• [What the task asks] The copy must match the data below line for line and contain no images.

• [Collected data]
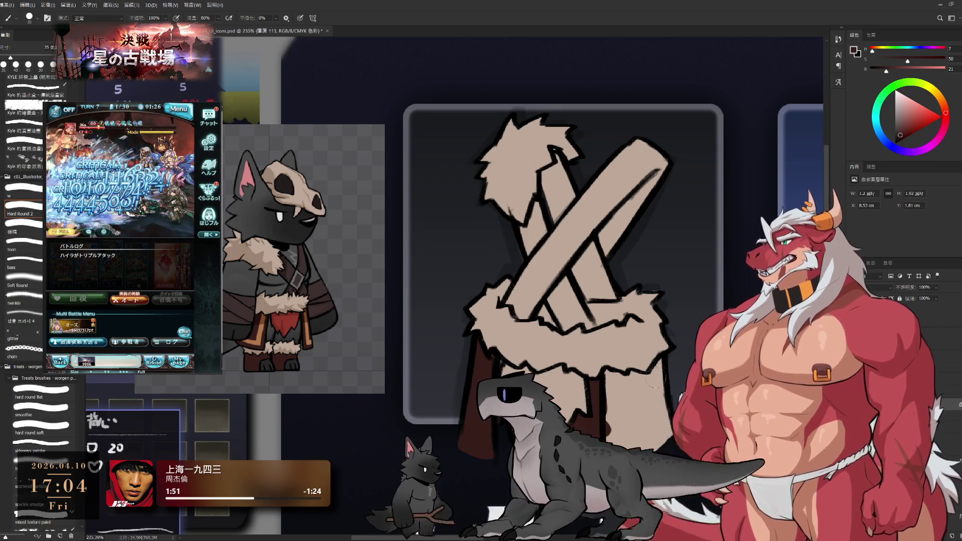
pyautogui.moveTo(610, 379); pyautogui.dragTo(654, 379)
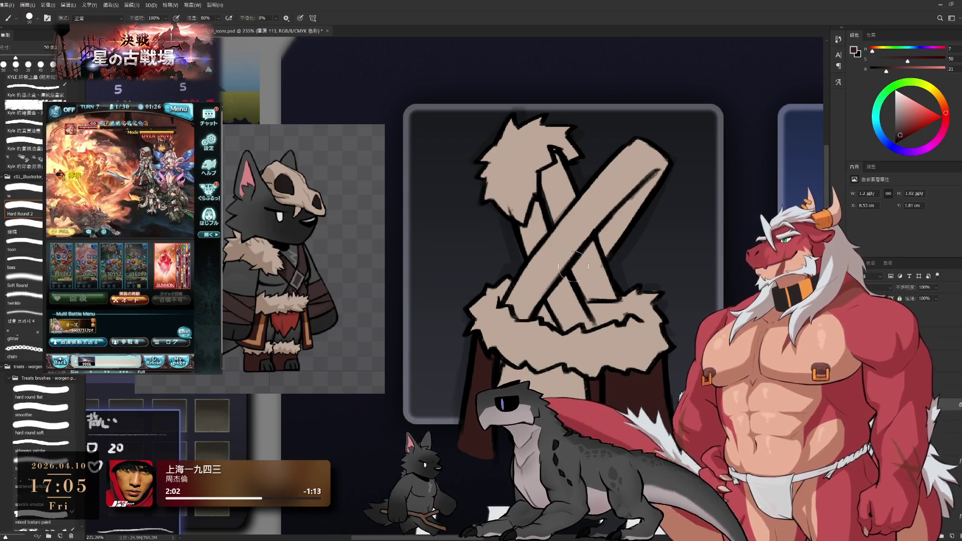
# Sample the wolf scarf's red, pick a darker shade, then choose a dark brown for the sticks.
pyautogui.keyDown('alt'); pyautogui.click(289, 320); pyautogui.keyUp('alt')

• [The answer]
pyautogui.moveTo(610, 379); pyautogui.dragTo(654, 379)
# Sample the wolf scarf's red, pick a darker shade, then choose a dark brown for the sticks.
pyautogui.keyDown('alt'); pyautogui.click(289, 320); pyautogui.keyUp('alt')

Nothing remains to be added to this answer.